:: Work to be completed ::
Filter the records below, keeping only lines with the string "elbow".

[Pose landmark coordinates]
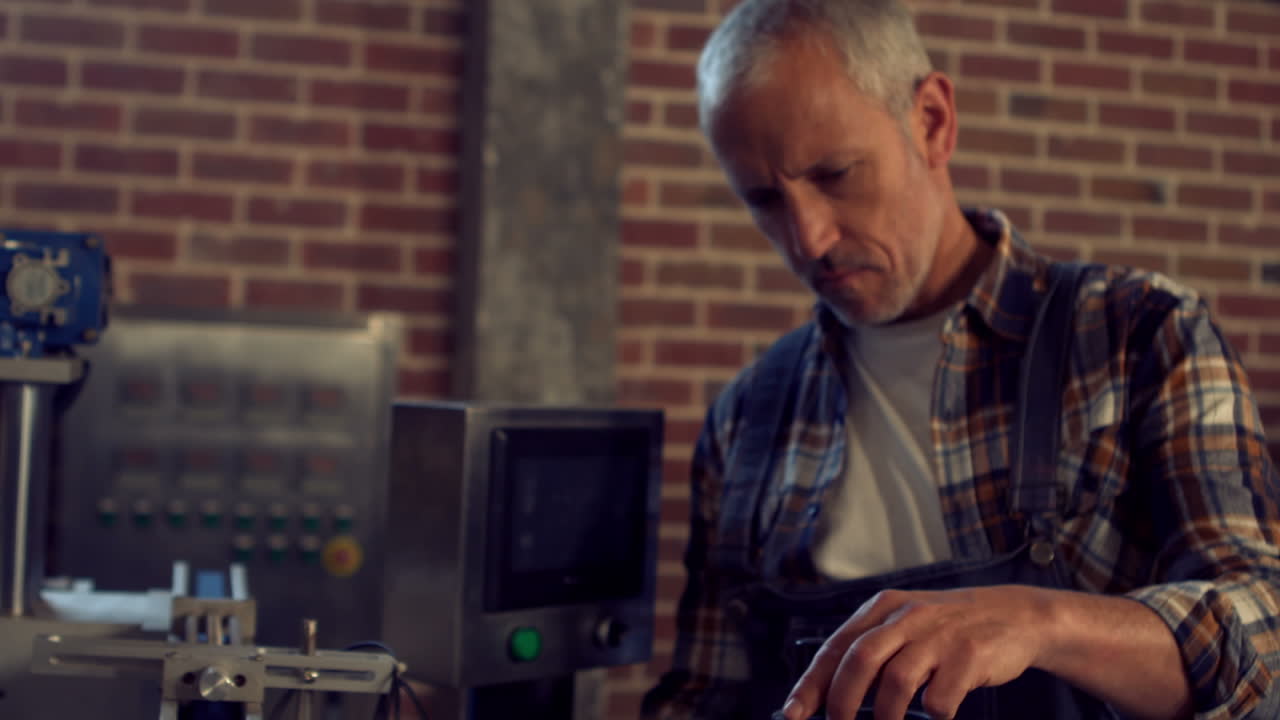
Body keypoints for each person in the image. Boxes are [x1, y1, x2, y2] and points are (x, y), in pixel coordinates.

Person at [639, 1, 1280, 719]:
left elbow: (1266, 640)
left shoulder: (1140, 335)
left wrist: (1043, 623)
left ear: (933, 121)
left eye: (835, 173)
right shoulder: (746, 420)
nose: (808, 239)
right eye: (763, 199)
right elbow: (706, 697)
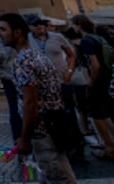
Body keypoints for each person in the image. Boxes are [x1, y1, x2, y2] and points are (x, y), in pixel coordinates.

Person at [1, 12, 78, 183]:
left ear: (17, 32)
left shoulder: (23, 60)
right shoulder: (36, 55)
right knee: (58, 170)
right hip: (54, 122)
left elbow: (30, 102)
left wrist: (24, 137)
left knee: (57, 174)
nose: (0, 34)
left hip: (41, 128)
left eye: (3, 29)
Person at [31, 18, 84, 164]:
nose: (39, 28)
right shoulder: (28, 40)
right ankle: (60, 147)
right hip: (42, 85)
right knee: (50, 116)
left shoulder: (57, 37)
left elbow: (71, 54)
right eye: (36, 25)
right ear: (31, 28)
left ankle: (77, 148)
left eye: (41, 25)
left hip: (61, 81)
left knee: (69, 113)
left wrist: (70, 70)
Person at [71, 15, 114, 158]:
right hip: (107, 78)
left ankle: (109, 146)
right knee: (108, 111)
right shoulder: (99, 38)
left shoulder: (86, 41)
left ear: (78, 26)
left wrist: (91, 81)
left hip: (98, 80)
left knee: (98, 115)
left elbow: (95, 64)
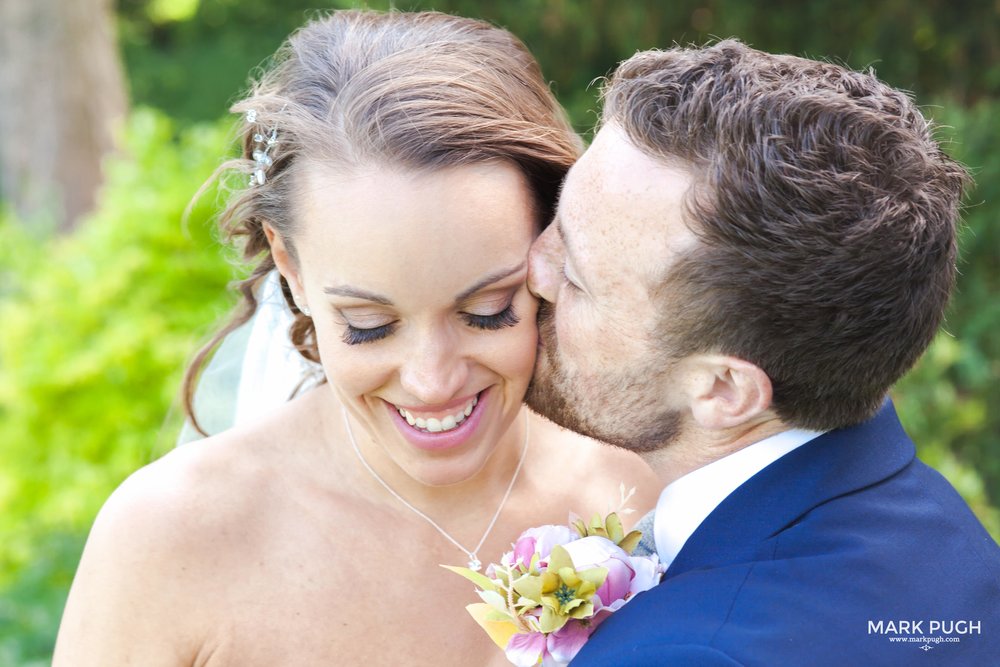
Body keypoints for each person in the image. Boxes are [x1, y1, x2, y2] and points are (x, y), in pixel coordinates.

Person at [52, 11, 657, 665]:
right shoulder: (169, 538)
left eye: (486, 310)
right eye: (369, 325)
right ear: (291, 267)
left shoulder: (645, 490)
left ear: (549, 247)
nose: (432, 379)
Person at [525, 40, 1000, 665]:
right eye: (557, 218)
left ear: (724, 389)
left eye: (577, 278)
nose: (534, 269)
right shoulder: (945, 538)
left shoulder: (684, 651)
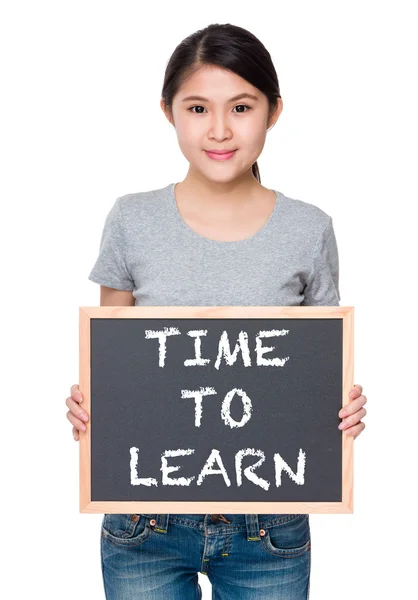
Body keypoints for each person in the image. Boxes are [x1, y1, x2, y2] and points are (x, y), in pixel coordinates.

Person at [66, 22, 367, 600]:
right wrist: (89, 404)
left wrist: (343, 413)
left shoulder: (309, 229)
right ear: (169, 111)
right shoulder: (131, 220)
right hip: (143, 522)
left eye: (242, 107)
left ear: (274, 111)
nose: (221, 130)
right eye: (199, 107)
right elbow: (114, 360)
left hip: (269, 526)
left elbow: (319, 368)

:: Exercise result ::
left elbow: (1266, 640)
right elbow: (706, 697)
left elbow: (30, 102)
left elbow: (71, 54)
left elbow: (95, 64)
right elbow: (114, 360)
left elbow: (319, 368)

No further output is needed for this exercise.